→ Problem details
Please list each distinct number written in digits in the passage below about Detroit's absentee ballots, in the order each first appears.

According to the investigators, Detroit officially reported counting 174,384 absentee ballots during the 2020 general election. However, the team says it received only 155,487 absentee ballot envelopes from the city as part of its FOIA production, leading researchers to conclude that thousands of ballots cannot be matched to their required envelopes.


Graphics credit: The Gateway Pundit
Why the ballot envelope matters.
Under Michigan law in effect during the 2020 election, absentee ballots were required to be returned in a signed ballot envelope. That envelope contained identifying information used to verify the voter and process the ballot, including the voter’s signature and other required information. A ballot returned without a properly signed envelope should not have been counted. In addition, the unique number assigned to the ballot inside the envelope was required to match the ballot number recorded on the outside of the envelope. Without an envelope, there is no signature to verify and no ballot number to match against the ballot inside. In other words, the key records used to verify the ballot and document its chain of custody would be missing.

→ Provided data
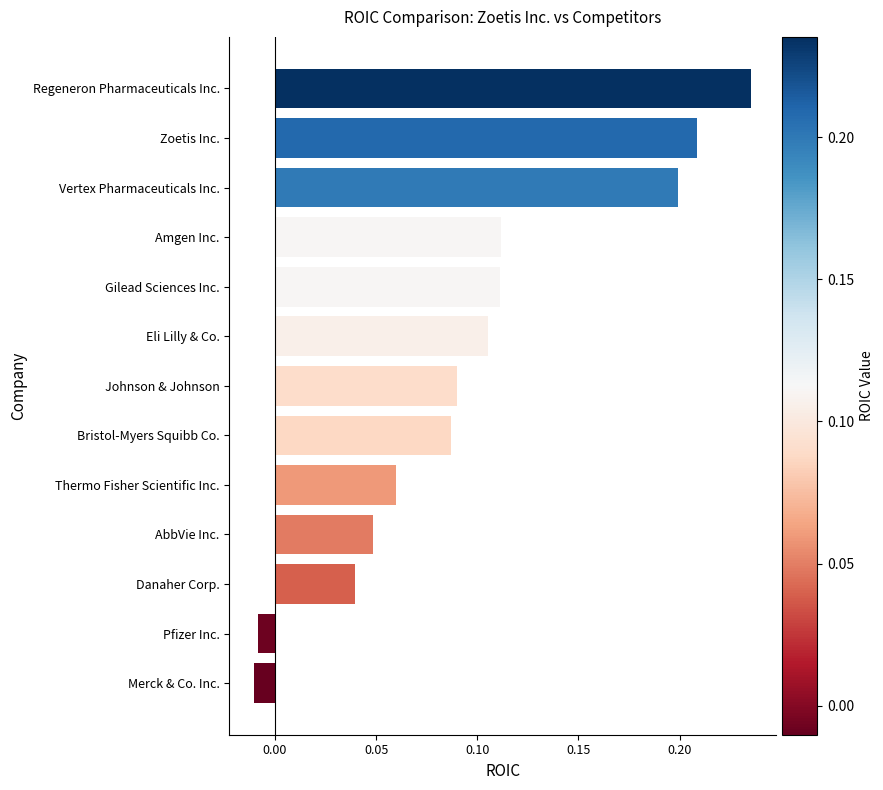

What is the sum of all values?

1.3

→ Solution below
174,384
2020
155,487